Le Président chinois en France
A quoi pouvait bien penser le leader chinois alors que se jouait devant lui à Cannes, en temps réel, un épisode inédit de la démocratie européenne ? Le représentant de Pékin connaît sans doute quelque peu l'histoire de l'émancipation des peuples en Europe, mais ce qu'il a vu et entendu aura probablement nourri en lui de profondes réflexions.
Qu'il ait été complètement surpris, tout d'abord, est loin d'être acquis. Le facteur grain de sable, par exemple, lui est bien-sûr familier. Il savait depuis longtemps déjà qu'il n'y a pas de rapport direct entre la taille d'un Etat et sa capacité de nuisance. La Grèce lui aura sans doute rappelé le Tibet.

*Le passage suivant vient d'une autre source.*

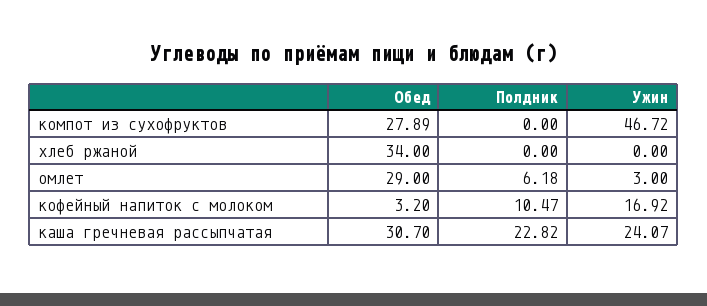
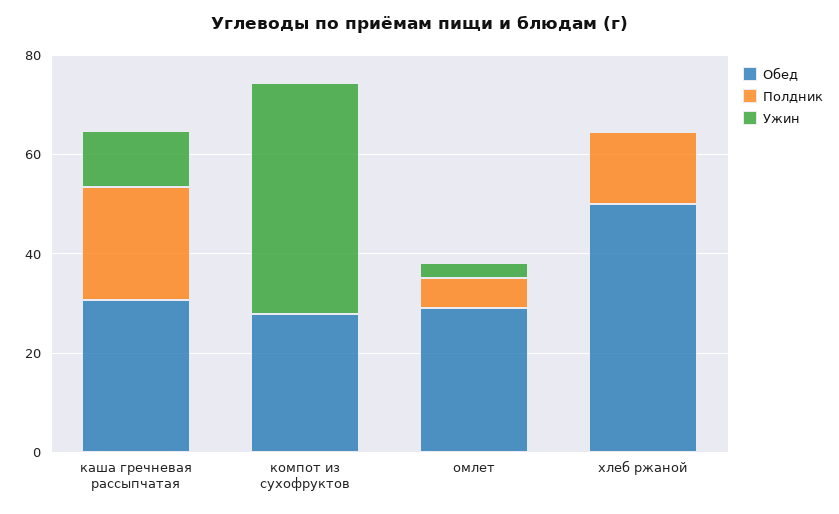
  {
    "Обед": {
      "компот из сухофруктов": 27.89,
-     "хлеб ржаной": 34,
+     "хлеб ржаной": 50,
      "омлет": 29,
-     "кофейный напиток с молоком": 3.2,
      "каша гречневая рассыпчатая": 30.7
    },
    "Полдник": {
      "компот из сухофруктов": 0,
-     "хлеб ржаной": 0,
+     "хлеб ржаной": 15,
      "омлет": 6.18,
-     "кофейный напиток с молоком": 10.47,
      "каша гречневая рассыпчатая": 22.82
    },
    "Ужин": {
      "компот из сухофруктов": 46.72,
      "хлеб ржаной": 0,
      "омлет": 3,
-     "кофейный напиток с молоком": 16.92,
-     "каша гречневая рассыпчатая": 24.07
+     "каша гречневая рассыпчатая": 10
    }
  }

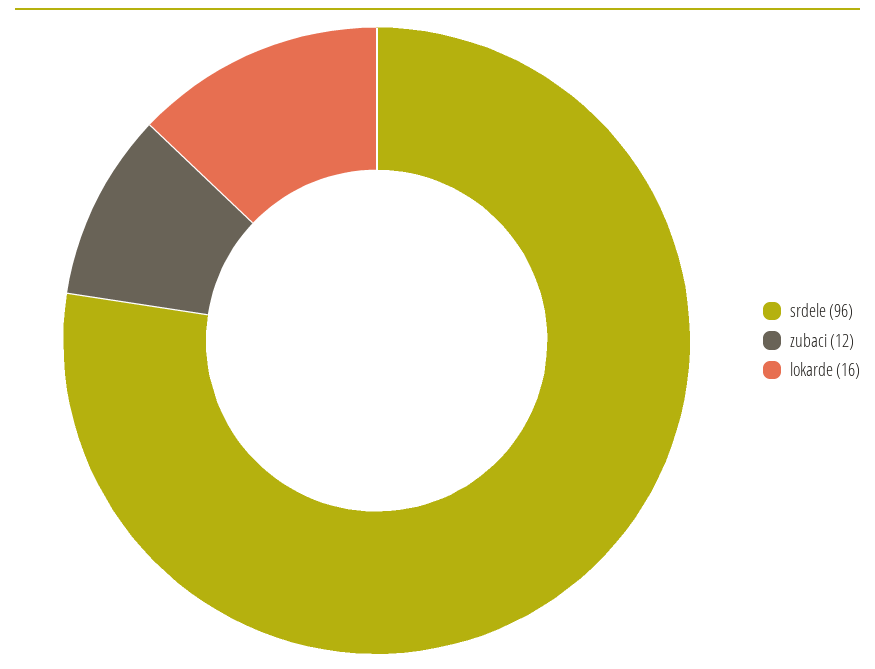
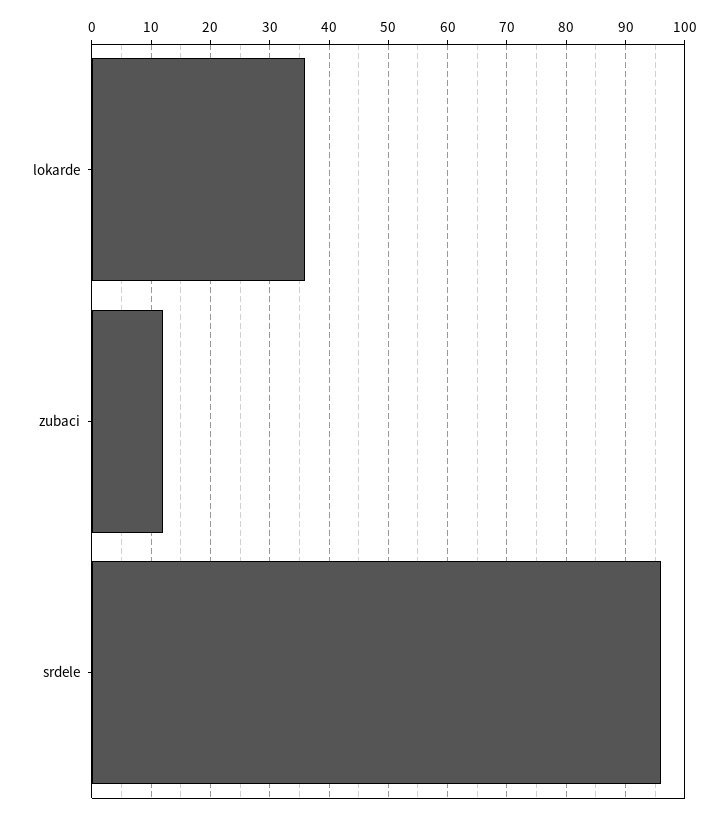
  {
    "srdele": 96,
    "zubaci": 12,
-   "lokarde": 16
+   "lokarde": 35
  }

En revanche, la mise en scène du débat démocratique l'aura certainement interpellé. Et fait réfléchir au rapport coût-efficacité de cette manière européenne de rendre public ce qui ne l'est pas dans le système chinois. La démocratie autorise les manifestations et le désordre. Mais un désordre provisoire, car le lendemain des manifestations ou des grèves, tout le monde est au travail. L'avantage le plus net de cette manière de faire est le faible coût des moyens de contrôle. Il apparaît à Monsieur Hu que la surveillance minutieuse des opinions déviantes n'est plus nécessaire en Europe puisqu'elles sont connues. En Chine, en revanche, l'absolutisme éclairé du Bureau politique chinois impose le lourd appareil des services secrets. Oui internet nous échappe, pense-t-il, mais devons contrôler la presse, les comités de quartier, les mairies, les administrations, tout. Et courir partout pour éteindre les incendies sociaux.
Outre son coût, l'inconvénient majeur de cet appareil d'espionnage et de répression est qu'il représente un facteur d'insécurité personnelle qui n'épargne personne. Pas même les dirigeants. A tout moment en effet il peut se retourner contre l'un d'entre eux. Lui-même, peut-être.
A ce point de sa rêverie, le buzz discret de son téléphone portable alerte Monsieur Hu Jintao. Un SMS crypté lui apprend que la TV chinoise passe en boucle le témoignage accablant de l'une de ses anciennes maîtresses. Mr Hu se réveille en sursaut, retrouve instantanément sa posture. Ce n'était qu'un rêve, mais la sonnerie de son portable était bien réelle. Il appuie sur la touche de décryptage: "Attentat ouighour, 25 morts".